En termes simples, la géopolitique des normes joue un rôle important dans la manière dont les organisations axées sur l'innovation comme la nôtre peuvent agir pour développer des solutions appropriées sur les marchés locaux pour des problèmes locaux. L'hégémonie des modèles centrés sur l'Occident, en particulier dans les systèmes de conformité mondiaux, peut entraver les innovations locales et freiner le progrès. Avec des milliards de dollars de subventions et d'autres ressources provenant d'agences internationales de développement qui se contentent de parler de "localisation", tout en remettant 90 % de l'argent soi-disant destiné au "développement de l'Afrique" à des consultants et entrepreneurs occidentaux, "l'hégémonie des idées sur le développement" s'enracine de plus en plus. L'Afrique et l'Inde ont fait des progrès en matière de traçabilité et d'innovation dans la chaîne d'approvisionnement, par exemple, mais ces progrès sont régulièrement ignorés par les responsables du développement qui préfèrent traiter le Sud comme un paysage stérile ou cultiver les idées et les "normes" du Nord.


Compte tenu de l'opposition entre les normes internationales et les normes locales qui se développent de manière indépendante, les entreprises technologiques africaines peuvent-elles tirer parti de cette situation ? Comment peuvent-elles saisir ces opportunités et quelles précautions les acteurs du secteur privé doivent-ils prendre, sur la base de votre expérience ?

Concentrons-nous sur la discussion concernant la fintech et l'innovation en Afrique. La fintech est le segment de l'innovation numérique qui connaît la croissance la plus rapide sur le continent. En ce qui concerne l'écosystème des paiements, il existe de grands acteurs comme MasterCard et Visa, qui sont fortement influencés par les normes et réglementations occidentales, principalement américaines, en particulier en ce qui concerne les mesures de lutte contre le blanchiment d'argent et le terrorisme. Ces normes sont conçues en Occident et gravitent donc autour des intérêts occidentaux sur ce qui est considéré comme risqué pour le système financier. Les organismes de surveillance internationaux tels que le Groupe d'action financière (GAFI) s'appuient sur ces normes.
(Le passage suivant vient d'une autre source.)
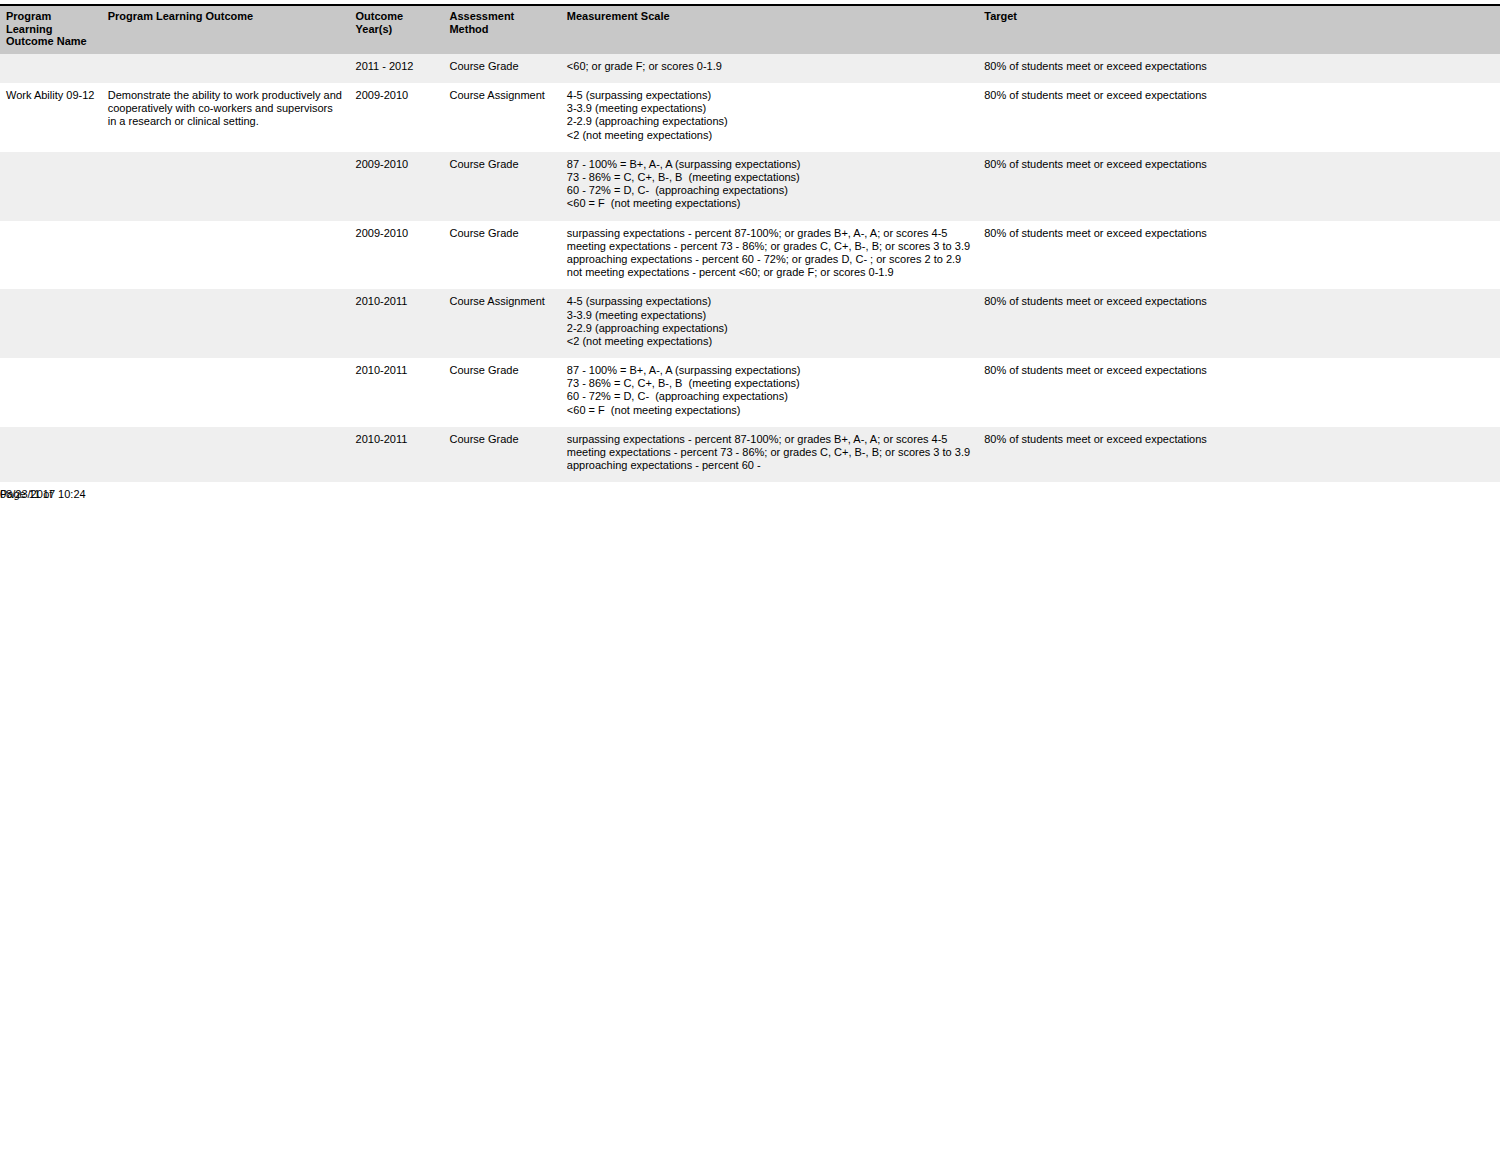| Program Learning Outcome Name | Program Learning Outcome | Outcome Year(s) | Assessment Method | Measurement Scale | Target |
| --- | --- | --- | --- | --- | --- |
| | | 2011 - 2012 | Course Grade | <60; or grade F; or scores 0-1.9 | 80% of students meet or exceed expectations |
| Work Ability 09-12 | Demonstrate the ability to work productively and cooperatively with co-workers and supervisors in a research or clinical setting. | 2009-2010 | Course Assignment | 4-5 (surpassing expectations) 3-3.9 (meeting expectations) 2-2.9 (approaching expectations) <2 (not meeting expectations) | 80% of students meet or exceed expectations |
| | | 2009-2010 | Course Grade | 87 - 100% = B+, A-, A (surpassing expectations) 73 - 86% = C, C+, B-, B (meeting expectations) 60 - 72% = D, C- (approaching expectations) <60 = F (not meeting expectations) | 80% of students meet or exceed expectations |
| | | 2009-2010 | Course Grade | surpassing expectations - percent 87-100%; or grades B+, A-, A; or scores 4-5 meeting expectations - percent 73 - 86%; or grades C, C+, B-, B; or scores 3 to 3.9 approaching expectations - percent 60 - 72%; or grades D, C- ; or scores 2 to 2.9 not meeting expectations - percent <60; or grade F; or scores 0-1.9 | 80% of students meet or exceed expectations |
| | | 2010-2011 | Course Assignment | 4-5 (surpassing expectations) 3-3.9 (meeting expectations) 2-2.9 (approaching expectations) <2 (not meeting expectations) | 80% of students meet or exceed expectations |
| | | 2010-2011 | Course Grade | 87 - 100% = B+, A-, A (surpassing expectations) 73 - 86% = C, C+, B-, B (meeting expectations) 60 - 72% = D, C- (approaching expectations) <60 = F (not meeting expectations) | 80% of students meet or exceed expectations |
| | | 2010-2011 | Course Grade | surpassing expectations - percent 87-100%; or grades B+, A-, A; or scores 4-5 meeting expectations - percent 73 - 86%; or grades C, C+, B-, B; or scores 3 to 3.9 approaching expectations - percent 60 - | 80% of students meet or exceed expectations |
08/23/2017 10:24 Page 11 of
La liste grise du GAFI pour le Nigéria et l'Afrique du Sud, pour ne citer qu'un incident récent, a introduit une série de complexités pour les startups fintech africaines, qui tentent frénétiquement d'équilibrer des réponses agiles, localement adroites, avec des modèles de gestion des risques à l'emporte-pièce provenant d'ailleurs. Lorsque les entrepreneurs africains tentent de créer des startups fintech, ils sont naturellement confrontés à des difficultés lorsqu'ils se connectent aux systèmes mondiaux dominés par ces grands acteurs. En outre, comme les bases de données et les systèmes de gestion des risques sont conçus sur la base des normes occidentales, les startups locales qui ne bénéficient pas d'investissements importants ont du mal à fonctionner. En l'absence d'un solide écosystème de capital-risque en Afrique, de nombreuses entreprises fintech en phase de démarrage ont des difficultés à se développer et à rivaliser avec des acteurs bien financés.
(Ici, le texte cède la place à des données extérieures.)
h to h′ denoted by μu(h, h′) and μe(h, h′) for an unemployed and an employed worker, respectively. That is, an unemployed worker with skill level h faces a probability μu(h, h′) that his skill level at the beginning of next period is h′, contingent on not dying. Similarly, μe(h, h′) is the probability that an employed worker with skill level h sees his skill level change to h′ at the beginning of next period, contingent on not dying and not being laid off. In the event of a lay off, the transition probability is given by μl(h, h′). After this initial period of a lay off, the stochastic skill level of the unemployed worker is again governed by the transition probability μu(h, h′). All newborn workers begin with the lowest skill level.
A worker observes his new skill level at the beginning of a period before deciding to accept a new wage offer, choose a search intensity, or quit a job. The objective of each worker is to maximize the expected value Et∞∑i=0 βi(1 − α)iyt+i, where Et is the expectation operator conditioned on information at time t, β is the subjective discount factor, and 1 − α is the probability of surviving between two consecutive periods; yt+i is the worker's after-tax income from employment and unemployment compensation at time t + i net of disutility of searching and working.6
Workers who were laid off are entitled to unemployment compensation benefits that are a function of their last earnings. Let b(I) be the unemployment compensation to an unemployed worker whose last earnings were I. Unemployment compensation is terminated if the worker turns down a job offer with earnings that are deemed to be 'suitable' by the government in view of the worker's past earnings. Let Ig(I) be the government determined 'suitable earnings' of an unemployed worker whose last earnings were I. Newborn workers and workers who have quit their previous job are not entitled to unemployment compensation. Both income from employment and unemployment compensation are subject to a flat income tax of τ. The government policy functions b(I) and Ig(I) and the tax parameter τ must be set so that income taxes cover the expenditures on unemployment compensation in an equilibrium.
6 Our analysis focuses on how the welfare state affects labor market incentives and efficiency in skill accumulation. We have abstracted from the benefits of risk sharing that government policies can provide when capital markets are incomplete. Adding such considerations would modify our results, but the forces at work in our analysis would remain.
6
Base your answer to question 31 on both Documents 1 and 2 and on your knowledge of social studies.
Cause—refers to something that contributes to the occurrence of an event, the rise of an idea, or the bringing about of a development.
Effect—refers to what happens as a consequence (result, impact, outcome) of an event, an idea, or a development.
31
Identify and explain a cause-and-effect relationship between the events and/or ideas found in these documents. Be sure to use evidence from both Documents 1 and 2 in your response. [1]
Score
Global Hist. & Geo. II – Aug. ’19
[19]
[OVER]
Pour relever ces défis, les startups africaines ont deux options. Elles peuvent se concentrer sur des domaines qui ne sont pas facilement adaptables à une plateforme, tels que les soins de santé, l'agriculture, l'éducation et la sécurité nationale. En créant des plateformes locales qui répondent à des besoins et à des contextes spécifiques, elles peuvent fonctionner plus efficacement et à moindre coût. Elles peuvent aussi s'intégrer dans des pratiques mondiales et rechercher des investissements auprès de capital-risqueurs occidentaux qui comprennent les fonctions risque-récompense centrées sur l'Occident dans des domaines où il est facile de créer des plateformes, tels que les paiements et les services financiers. Si l'intégration dans des structures mondiales peut conduire à une expansion rapide, les défis en matière de marketing et de collecte de fonds au niveau international constituent souvent un obstacle que seuls quelques entrepreneurs d'élite en Afrique peuvent surmonter. Il n'est pas surprenant que l'écosystème d'innovation financé par le capital-risque sur le continent n'ait fait que reproduire les pires formes d'élitisme que l'on trouve dans des endroits comme la Silicon Valley. Bientôt, une industrie artisanale de l'"inclusivité" verra le jour pour corriger ce qui, peut-être, aurait pu être évité dès le départ.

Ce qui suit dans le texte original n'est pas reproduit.